For each prompt file:

  1. Call image_generate(prompt=..., aspect_ratio=...). image_generate returns a JSON result containing an image URL; it does NOT write to disk and does NOT accept an output path.
  2. Map the prompt's ASPECT to image_generate's enum: 16:9landscape, 9:16portrait, 1:1square. Custom ratios → nearest named aspect.
  3. Download the returned URL to {output-dir}/NN-{type}-{slug}.png via terminal (e.g. curl -sSL -o "{output-dir}/NN-{type}-{slug}.png" "{url}").
  4. On generation failure, auto-retry once.

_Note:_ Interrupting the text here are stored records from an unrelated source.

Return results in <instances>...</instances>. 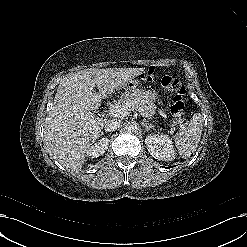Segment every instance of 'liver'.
Wrapping results in <instances>:
<instances>
[{"label": "liver", "instance_id": "liver-1", "mask_svg": "<svg viewBox=\"0 0 247 247\" xmlns=\"http://www.w3.org/2000/svg\"><path fill=\"white\" fill-rule=\"evenodd\" d=\"M144 69L90 68L64 77L44 122L49 155L66 168L80 169L106 121L91 111ZM95 86L99 92L93 90Z\"/></svg>", "mask_w": 247, "mask_h": 247}]
</instances>
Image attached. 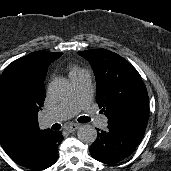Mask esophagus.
Masks as SVG:
<instances>
[{
  "instance_id": "1",
  "label": "esophagus",
  "mask_w": 171,
  "mask_h": 171,
  "mask_svg": "<svg viewBox=\"0 0 171 171\" xmlns=\"http://www.w3.org/2000/svg\"><path fill=\"white\" fill-rule=\"evenodd\" d=\"M79 127H80L79 124H70V125L66 126L65 129H66L68 132H73V131L77 130Z\"/></svg>"
}]
</instances>
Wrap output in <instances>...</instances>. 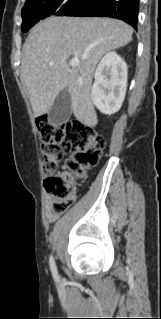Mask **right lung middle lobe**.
<instances>
[{
    "mask_svg": "<svg viewBox=\"0 0 161 319\" xmlns=\"http://www.w3.org/2000/svg\"><path fill=\"white\" fill-rule=\"evenodd\" d=\"M86 0H26L22 9V31L27 32L38 21L50 15L66 16Z\"/></svg>",
    "mask_w": 161,
    "mask_h": 319,
    "instance_id": "obj_1",
    "label": "right lung middle lobe"
}]
</instances>
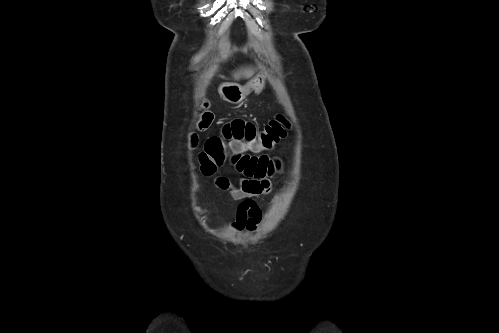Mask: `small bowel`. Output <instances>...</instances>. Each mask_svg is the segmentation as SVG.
Wrapping results in <instances>:
<instances>
[{"mask_svg": "<svg viewBox=\"0 0 499 333\" xmlns=\"http://www.w3.org/2000/svg\"><path fill=\"white\" fill-rule=\"evenodd\" d=\"M259 136L258 129L251 123L236 119L228 123L221 132L227 141L239 140L247 145L255 142ZM235 167L244 175L239 185H232L227 178L220 177L218 186L230 190L233 199L241 201L237 208L236 219L231 228L236 231H253L261 221V212L254 199L266 195L271 190L267 179L275 168V160L264 153L250 155L230 151Z\"/></svg>", "mask_w": 499, "mask_h": 333, "instance_id": "c3829d8e", "label": "small bowel"}]
</instances>
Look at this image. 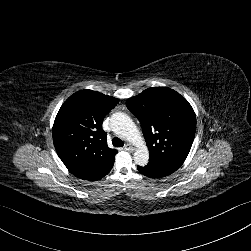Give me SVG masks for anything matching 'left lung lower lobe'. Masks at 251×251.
Here are the masks:
<instances>
[{"label": "left lung lower lobe", "instance_id": "obj_1", "mask_svg": "<svg viewBox=\"0 0 251 251\" xmlns=\"http://www.w3.org/2000/svg\"><path fill=\"white\" fill-rule=\"evenodd\" d=\"M179 167L175 163L150 158L149 163L145 167L138 166V170L149 178H161L175 172Z\"/></svg>", "mask_w": 251, "mask_h": 251}]
</instances>
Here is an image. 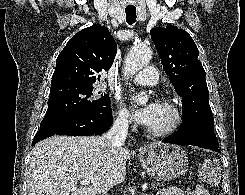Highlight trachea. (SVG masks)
<instances>
[{
	"mask_svg": "<svg viewBox=\"0 0 245 195\" xmlns=\"http://www.w3.org/2000/svg\"><path fill=\"white\" fill-rule=\"evenodd\" d=\"M126 12V20L129 25H132L136 21V8L135 7H127L125 8Z\"/></svg>",
	"mask_w": 245,
	"mask_h": 195,
	"instance_id": "3493384b",
	"label": "trachea"
}]
</instances>
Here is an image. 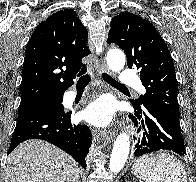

Note: the underlying image-generation backend is user-configured (default: FAL FLUX 2 Klein 9B) and is NOT agent-selectable via image_generate. Do not write model names into prompts expecting them to route.

Step 7: Finalize

Insert ![description]({relative-path}/NN-{type}-{slug}.png) after the corresponding paragraph. Alt text: concise description in the article's language.

Report:

Article Illustration Complete!
Article: [path] | Type: [type] | Density: [level] | Style: [style] | Palette: [palette or default]
Images: X/N generated

Modification

Action Steps
Edit Update prompt → Regenerate → Update reference
Add Position → Prompt → Generate → Update outline → Insert
Delete Delete files → Remove reference → Update outline

References

File Content
references/workflow.md Detailed procedures
references/usage.md Invocation examples
references/styles.md Style gallery + Palette gallery
references/style-presets.md Preset shortcuts (type + style + palette)
references/prompt-construction.md Prompt templates

Pitfalls

  1. Data integrity is paramount — never summarize, paraphrase, or alter source statistics. "73% increase" stays "73% increase".
  2. Strip secrets — scan source content for API keys, tokens, or credentials before including in any output file.
  3. Don't illustrate metaphors literally — visualize the underlying concept.
  4. Prompt files are mandatory — no image generation without a saved prompt file. The file is what lets you regenerate or switch backends later.
  5. image_generate aspect ratios — the tool supports landscape, portrait, and square. Custom ratios map to the nearest option.
  6. image_generate returns a URL, not a local file — always download via terminal (curl) before inserting local image paths into the article.
  7. No backend selection from the agentimage_generate uses whatever model the user configured (default: FAL FLUX 2 Klein 9B). Don't write "use <model> to generate this" into prompts expecting it to route.